[What the exercise asks]
Restate the corporate governance guidelines from "2a Approval of" up to and including "line of business.", swapping "senior management" for "executive leadership".

[Quoted passage]
= = = = = = =

The business and affairs of Vital Digital Global Corp. ("The Company") are managed under the direction of the Board of Directors. The Company's Board believes that sound corporate governance practices provide an important framework to assist the Board in fulfilling its responsibilities. Accordingly, the Board has formally adopted corporate governance guidelines relating to its functions, structure and operations. These guidelines, which the Board reviews periodically, are set forth below. Each Director stands in a fiduciary relationship to the Company and must perform his/her duties as a director in good faith, in a manner he/she reasonably believes to be in the best interests of the Company and with such care (including reasonable inquiry), skill and diligence as a person of reasonable prudence would use under similar circumstances. These guidelines are not intended to change or interpret any law or regulation, or the Certificate of Incorporation or Bylaws of the Company.


2a Approval of Major Strategies and Financial Objectives.

Each year the Board will review and approve the Company's business goals and strategic plans and will regularly monitor performance and progress against these plans throughout the year. In this role, the Board will strive to act as an effective advisor and counselor to senior management, focusing on strategy and direction, and avoiding involvement in operational management. In addition, the Board will review and approve or disapprove (1) any action that would significantly change the financial structure or control of the Company, (2) the acquisition or disposition of any significant business or (3) the entry of the Company into a major new line of business.

2b Executive Management Development and Succession.

The Board will devote sufficient time to become familiar with the senior leadership team of the Company, and will review annually, with the Chief Executive Officer, senior management succession planning and development. Contingency plans will be available to assure the smooth transition of management functions in the event of the unexpected loss of any senior manager in the Company.

2c Board Orientation, Continuing Education and Evaluation.

Most members of the Company's Board have an extensive history of involvement with the Company. They and Company management will work closely with new members to assure that new members understand the Company's businesses. If a director would like formal director training at a college or university, the Company will cover the fees and costs. There is no formal director evaluation process.

2d Director Compensation.

The Board will periodically review the Company's director compensation compared with that of companies of similar size and scope to ensure that such compensation is reasonable and competitive. Director compensation shall be limited to cash and equity awards that comply with the Board's policies on such matters, and the amount of which will be reported to the shareholders annually. No other form of compensation (deferred or otherwise), benefits or indirect remuneration will be permitted.

= = = = = = =

[Stored data]
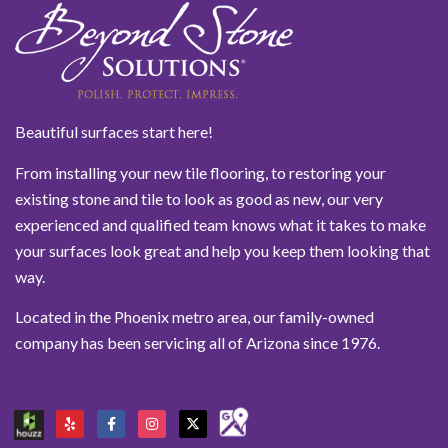
Beautiful surfaces start here!
From installing your new tile flooring, to restoring your
existing stone and tile to look as good as new, our very
experienced and qualified team knows what it takes to make
your surfaces look great and help you keep them looking that
way.
Located in the Phoenix metro area, our family-owned
company has been servicing all of Arizona since 1976.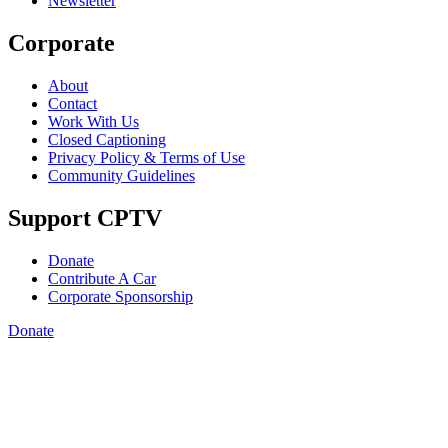
Newsletter
Corporate
About
Contact
Work With Us
Closed Captioning
Privacy Policy & Terms of Use
Community Guidelines
Support CPTV
Donate
Contribute A Car
Corporate Sponsorship
Donate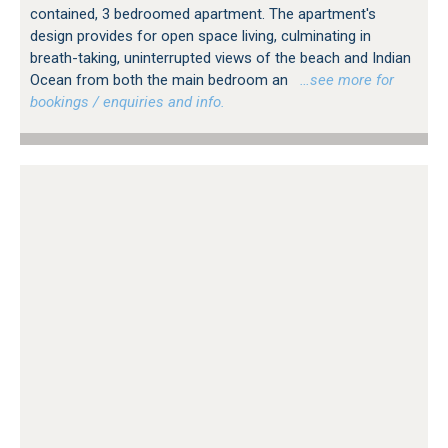
contained, 3 bedroomed apartment. The apartment's
design provides for open space living, culminating in
breath-taking, uninterrupted views of the beach and Indian
Ocean from both the main bedroom an
…see more for
bookings / enquiries and info.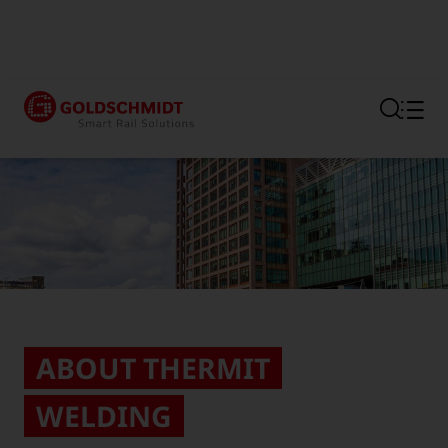
Section link to the main regi
ABOUT THERMIT
WELDING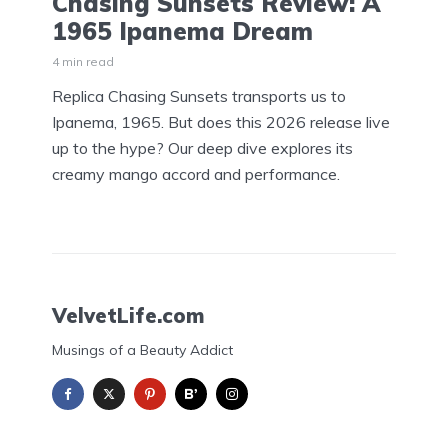
Chasing Sunsets Review: A
1965 Ipanema Dream
4 min read
Replica Chasing Sunsets transports us to
Ipanema, 1965. But does this 2026 release live
up to the hype? Our deep dive explores its
creamy mango accord and performance.
VelvetLife.com
Musings of a Beauty Addict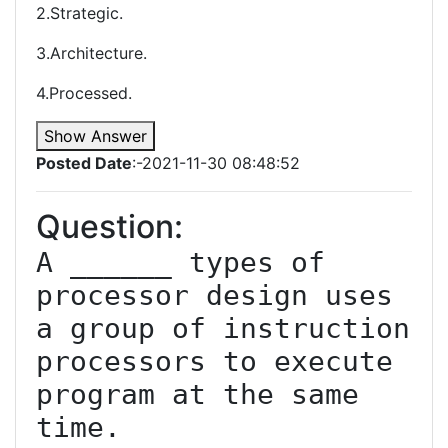
2.Strategic.
3.Architecture.
4.Processed.
Show Answer
Posted Date
:-2021-11-30 08:48:52
Question:
A ______ types of 
processor design uses 
a group of instruction 
processors to execute 
program at the same 
time.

= = = = = = =

[Problem solution]
2a Approval of Major Strategies and Financial Objectives.

Each year the Board will review and approve the Company's business goals and strategic plans and will regularly monitor performance and progress against these plans throughout the year. In this role, the Board will strive to act as an effective advisor and counselor to executive leadership, focusing on strategy and direction, and avoiding involvement in operational management. In addition, the Board will review and approve or disapprove (1) any action that would significantly change the financial structure or control of the Company, (2) the acquisition or disposition of any significant business or (3) the entry of the Company into a major new line of business.